■ **What you are asked to do**: Nothing but the lines below between the line holding "Wildlands Adventure Zoo" and the line holding "Créez votre demande", inclusive, should appear in the answer, each set down exactly.

■ **Information**:

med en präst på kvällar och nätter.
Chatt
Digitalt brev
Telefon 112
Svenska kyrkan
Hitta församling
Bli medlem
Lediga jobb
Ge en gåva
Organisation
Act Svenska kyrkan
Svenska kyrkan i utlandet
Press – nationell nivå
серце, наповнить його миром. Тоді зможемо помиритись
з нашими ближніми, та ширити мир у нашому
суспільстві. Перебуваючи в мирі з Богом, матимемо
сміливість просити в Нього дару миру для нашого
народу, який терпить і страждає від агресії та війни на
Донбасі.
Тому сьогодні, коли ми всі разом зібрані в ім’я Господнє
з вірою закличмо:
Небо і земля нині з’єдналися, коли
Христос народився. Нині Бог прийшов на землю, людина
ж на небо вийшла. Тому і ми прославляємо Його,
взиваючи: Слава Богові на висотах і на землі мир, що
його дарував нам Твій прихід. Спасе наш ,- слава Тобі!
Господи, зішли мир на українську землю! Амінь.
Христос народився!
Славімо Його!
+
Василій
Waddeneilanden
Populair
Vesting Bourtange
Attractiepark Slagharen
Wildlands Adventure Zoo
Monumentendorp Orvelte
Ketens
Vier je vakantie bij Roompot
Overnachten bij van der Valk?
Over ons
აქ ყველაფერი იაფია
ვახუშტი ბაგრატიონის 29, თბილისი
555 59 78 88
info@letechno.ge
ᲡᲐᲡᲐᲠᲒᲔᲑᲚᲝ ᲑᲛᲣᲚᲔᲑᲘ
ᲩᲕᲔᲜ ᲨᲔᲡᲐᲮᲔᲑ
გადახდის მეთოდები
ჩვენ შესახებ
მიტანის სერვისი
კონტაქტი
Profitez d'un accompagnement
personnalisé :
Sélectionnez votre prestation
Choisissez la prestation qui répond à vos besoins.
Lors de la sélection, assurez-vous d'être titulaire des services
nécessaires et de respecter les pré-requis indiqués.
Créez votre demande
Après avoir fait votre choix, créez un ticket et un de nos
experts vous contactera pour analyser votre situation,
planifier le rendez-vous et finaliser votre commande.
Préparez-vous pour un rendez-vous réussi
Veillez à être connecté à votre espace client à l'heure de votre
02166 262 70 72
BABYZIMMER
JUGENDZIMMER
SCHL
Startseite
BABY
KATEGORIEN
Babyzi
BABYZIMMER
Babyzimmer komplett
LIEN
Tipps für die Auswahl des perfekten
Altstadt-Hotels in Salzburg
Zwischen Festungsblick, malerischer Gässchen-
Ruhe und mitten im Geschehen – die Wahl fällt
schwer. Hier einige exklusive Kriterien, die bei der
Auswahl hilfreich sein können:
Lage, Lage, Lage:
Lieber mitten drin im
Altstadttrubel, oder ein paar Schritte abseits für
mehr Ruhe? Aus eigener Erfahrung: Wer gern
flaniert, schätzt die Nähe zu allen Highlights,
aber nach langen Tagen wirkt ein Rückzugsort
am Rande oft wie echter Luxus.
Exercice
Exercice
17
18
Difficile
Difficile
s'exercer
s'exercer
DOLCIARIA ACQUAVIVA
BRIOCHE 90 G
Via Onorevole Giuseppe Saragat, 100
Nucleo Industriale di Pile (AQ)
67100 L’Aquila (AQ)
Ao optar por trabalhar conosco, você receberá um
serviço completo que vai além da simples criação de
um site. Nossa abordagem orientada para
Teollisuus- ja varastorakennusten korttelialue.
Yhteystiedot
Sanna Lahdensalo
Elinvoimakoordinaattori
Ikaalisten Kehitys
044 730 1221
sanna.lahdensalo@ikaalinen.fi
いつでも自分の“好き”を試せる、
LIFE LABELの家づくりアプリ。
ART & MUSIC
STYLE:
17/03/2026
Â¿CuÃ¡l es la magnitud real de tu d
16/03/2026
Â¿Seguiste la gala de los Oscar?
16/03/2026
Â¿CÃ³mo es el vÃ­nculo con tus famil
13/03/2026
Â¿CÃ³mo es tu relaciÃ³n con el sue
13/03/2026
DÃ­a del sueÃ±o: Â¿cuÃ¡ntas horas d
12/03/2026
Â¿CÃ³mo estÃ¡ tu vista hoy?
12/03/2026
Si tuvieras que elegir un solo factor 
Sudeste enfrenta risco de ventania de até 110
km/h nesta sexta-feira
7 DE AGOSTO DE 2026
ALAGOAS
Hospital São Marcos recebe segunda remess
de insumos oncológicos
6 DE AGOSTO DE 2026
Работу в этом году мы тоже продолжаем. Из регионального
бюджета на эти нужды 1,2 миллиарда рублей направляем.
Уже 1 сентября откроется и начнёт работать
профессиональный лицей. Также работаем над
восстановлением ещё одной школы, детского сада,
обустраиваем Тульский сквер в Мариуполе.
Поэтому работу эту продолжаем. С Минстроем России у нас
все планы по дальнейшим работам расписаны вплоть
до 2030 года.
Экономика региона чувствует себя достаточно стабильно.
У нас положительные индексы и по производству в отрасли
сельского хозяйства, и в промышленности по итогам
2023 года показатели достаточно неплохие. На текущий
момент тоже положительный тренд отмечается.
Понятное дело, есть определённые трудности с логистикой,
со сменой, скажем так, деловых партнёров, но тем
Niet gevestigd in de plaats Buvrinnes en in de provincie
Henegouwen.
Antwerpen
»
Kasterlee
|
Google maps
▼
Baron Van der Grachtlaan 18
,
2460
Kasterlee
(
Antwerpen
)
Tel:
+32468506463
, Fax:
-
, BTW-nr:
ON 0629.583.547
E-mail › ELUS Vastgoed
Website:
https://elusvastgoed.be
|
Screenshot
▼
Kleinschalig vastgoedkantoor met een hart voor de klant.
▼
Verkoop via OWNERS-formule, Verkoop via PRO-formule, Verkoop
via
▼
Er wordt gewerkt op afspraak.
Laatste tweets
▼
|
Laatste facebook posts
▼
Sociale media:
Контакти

■ **Your solution**:
Wildlands Adventure Zoo
Monumentendorp Orvelte
Ketens
Vier je vakantie bij Roompot
Overnachten bij van der Valk?
Over ons
აქ ყველაფერი იაფია
ვახუშტი ბაგრატიონის 29, თბილისი
555 59 78 88
info@letechno.ge
ᲡᲐᲡᲐᲠᲒᲔᲑᲚᲝ ᲑᲛᲣᲚᲔᲑᲘ
ᲩᲕᲔᲜ ᲨᲔᲡᲐᲮᲔᲑ
გადახდის მეთოდები
ჩვენ შესახებ
მიტანის სერვისი
კონტაქტი
Profitez d'un accompagnement
personnalisé :
Sélectionnez votre prestation
Choisissez la prestation qui répond à vos besoins.
Lors de la sélection, assurez-vous d'être titulaire des services
nécessaires et de respecter les pré-requis indiqués.
Créez votre demande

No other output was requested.